Il Ministero rappresenta che in passato, in assenza di una specifica normativa in materia, la giurisprudenza aveva chiarito che l’art. 67 del D.P.R. n. 268/1987, secondo un modello procedimentale analogo a quello regolato dall’art. 44 del R.D. n. 1611/1933, relativo all’assunzione a carico dello Stato della difesa dei pubblici dipendenti per fatti e cause di servizio, rimetteva alla valutazione discrezionale “ex ante” dell’ente locale la scelta di far assistere il dipendente da un legale di comune gradimento, per cui non era in alcun modo riconducibile al contenuto precettivo della citata norma la pretesa di ottenere il rimborso delle spese del patrocinio legale a seguito di una scelta del tutto autonoma e personale della nomina del proprio difensore. Del resto l’onere della scelta di un “legale di comune gradimento” appariva del tutto coerente con le finalità della norma perché, se il dipendente voleva che l’amministrazione lo tenesse indenne dalle spese legali sostenute per ragioni di servizio, appariva logico che il legale chiamato a tutelare tali interessi, che non sono esclusivi del dipendente ma coinvolgono anche quelli dell’ente di appartenenza, doveva essere scelto preventivamente e concordemente tra le parti (cfr. Consiglio di Stato, sez, V, 27 gennaio 2007, n.552).

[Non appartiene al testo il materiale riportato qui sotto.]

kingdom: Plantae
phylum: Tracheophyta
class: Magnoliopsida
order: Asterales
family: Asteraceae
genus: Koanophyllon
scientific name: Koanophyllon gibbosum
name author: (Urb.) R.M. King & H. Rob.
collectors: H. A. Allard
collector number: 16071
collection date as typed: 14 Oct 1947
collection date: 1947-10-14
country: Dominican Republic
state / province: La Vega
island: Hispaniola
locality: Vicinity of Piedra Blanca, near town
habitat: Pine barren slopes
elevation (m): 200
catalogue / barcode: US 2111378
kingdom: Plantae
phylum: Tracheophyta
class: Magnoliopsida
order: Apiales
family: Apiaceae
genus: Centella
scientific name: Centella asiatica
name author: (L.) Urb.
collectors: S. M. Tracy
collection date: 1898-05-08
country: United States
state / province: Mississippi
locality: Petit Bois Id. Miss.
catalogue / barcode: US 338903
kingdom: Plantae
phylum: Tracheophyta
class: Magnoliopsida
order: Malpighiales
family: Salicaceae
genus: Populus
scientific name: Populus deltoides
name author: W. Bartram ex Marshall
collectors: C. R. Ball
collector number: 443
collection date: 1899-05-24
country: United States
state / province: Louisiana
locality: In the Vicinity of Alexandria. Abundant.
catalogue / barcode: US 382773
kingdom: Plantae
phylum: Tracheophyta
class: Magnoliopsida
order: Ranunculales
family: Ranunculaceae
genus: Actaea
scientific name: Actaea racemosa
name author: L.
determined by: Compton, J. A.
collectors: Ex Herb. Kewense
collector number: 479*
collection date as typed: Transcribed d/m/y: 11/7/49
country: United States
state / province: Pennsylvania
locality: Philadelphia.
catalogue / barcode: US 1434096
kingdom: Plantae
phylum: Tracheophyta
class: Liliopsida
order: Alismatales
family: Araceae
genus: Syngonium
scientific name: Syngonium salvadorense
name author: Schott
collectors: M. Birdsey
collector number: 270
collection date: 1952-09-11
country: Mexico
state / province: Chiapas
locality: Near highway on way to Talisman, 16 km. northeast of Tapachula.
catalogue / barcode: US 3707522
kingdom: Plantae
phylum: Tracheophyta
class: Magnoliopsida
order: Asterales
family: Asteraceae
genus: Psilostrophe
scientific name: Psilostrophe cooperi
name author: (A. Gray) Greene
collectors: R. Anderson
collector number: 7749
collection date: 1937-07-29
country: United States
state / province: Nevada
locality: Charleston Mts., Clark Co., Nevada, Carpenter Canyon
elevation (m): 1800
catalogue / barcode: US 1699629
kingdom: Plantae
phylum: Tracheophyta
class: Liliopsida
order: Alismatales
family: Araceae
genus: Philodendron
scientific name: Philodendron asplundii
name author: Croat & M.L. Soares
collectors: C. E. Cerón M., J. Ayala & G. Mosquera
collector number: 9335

Con la modifica normativa introdotta dall’art.7-bis comma 1 del DL 78/2015, il legislatore ammette il rimborso delle spese legali “nel caso di conclusione del procedimento con sentenza di assoluzione o di emanazione di un provvedimento di archiviazione”, in presenza dei seguenti requisiti:
a) assenza di conflitto di interessi con l’ente amministrato;
b) presenza di nesso causale tra funzioni esercitate e fatti giuridicamente rilevanti;
c) assenza di dolo o colpa grave.
La novella normativa richiede, quindi, l’assenza di conflitto di interessi tra l’attività dell’amministrazione e la condotta dell’amministratore. Tale conflitto si supera imponendo il rigoroso rispetto degli equilibri al momento della costruzione del bilancio di previsione e limitando la spesa nei limiti quantitativi della previsione approvata.

Sul punto, la Corte dei conti, Sez. Puglia, con deliberazione n. 117 del 22 luglio 2021, pronunziandosi sul limite fissato dalla legge di bilancio 2021, ha evidenziato che l’imputato assolto con sentenza irrevocabile (“perché il fatto non sussiste, perché non ha commesso il fatto o perché il fatto non costituisce reato o non è previsto dalla legge come reato”) ha diritto al rimborso delle spese legali sostenute a partire dall’anno successivo a quello in cui la sentenza è divenuta irrevocabile. I presupposti per ottenere il rimborso sono: la fattura del difensore, con indicazione dell’avvenuto pagamento; il parere di congruità della fattura espresso dal competente consiglio dell’ordine degli avvocati, l’attestazione della cancelleria circa l’irrevocabilità della sentenza di assoluzione. Inoltre, il rimborso non spetta nei casi di assoluzione da uno o più capi d’imputazione e condanna per altri reati, estinzione del reato per amnistia o prescrizione e depenalizzazione dei fatti oggetto di imputazione.